# MacPro - Over-clocking and RAM speed Question



## macmac (Oct 22, 2006)

Two questions folks,

How much can a 2.8GHz MACPRO be over clocked by? A friend of mine upgraded his heatsink and was able to overclock his PC to almost4GHz. Im just wondering on the mac side of things how much is possible.


Question two...I have read conflicting documents online regarding macpro ram speed.

Apple Online states that all 2.8's come with 1066 RAM. I have also read via other forums that all mid-2010's come with 1333 RAM.

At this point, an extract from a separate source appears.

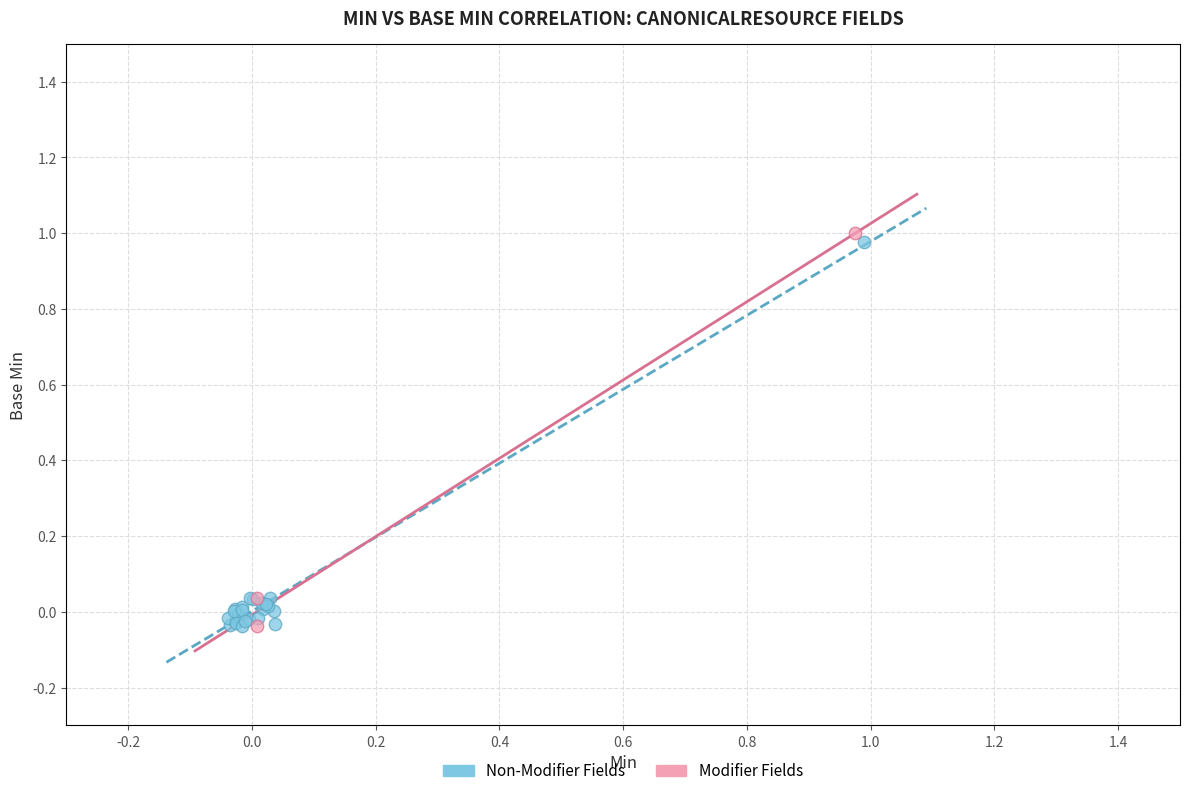

What are all the series names shown in the legend?

Non-Modifier Fields, Modifier Fields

So which is it? Can the 2.8 support and utilize 1333MHz?

Cheers


----------



## i-rui (Sep 13, 2006)

there's a software overclocking tool for some mac pros :

ZDNet Clock 1.0 in System-Utilities - Utilities - Mac | Downloads | ZDNet.de

I never tried it. Mine is fast enough. i wouldn't ever do a hardware overclock on a mac pro. Overclocking puts your components under more stress then they were designed to operate under.

The 2010 mac pros use PC3-10600 ram that runs at 1333 MHz. there is no conflict.


----------



## CanadaRAM (Jul 24, 2005)

The current MacPros take either 1066 or 1333 depending on which model CPU and how many cores it has.

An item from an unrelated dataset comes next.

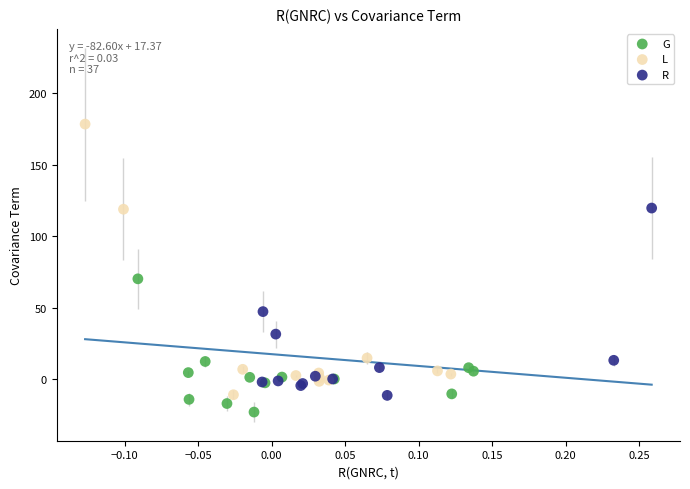

Which series contains the lowest Y value?

G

The 1066 models are reputed to run OK with the 1333 chips (just runs them at 1066 speed)

Any overclocking is totally unsupported by Apple or by the RAM manufacturers. Don't recommend it.

The way to speed up a MacPro is 1st to get enough RAM, then 2nd install additional hard drives and/or SSD drive(s) to divide the workload among separate drives for System, Data, Scratch/Swap disk and Applications.


----------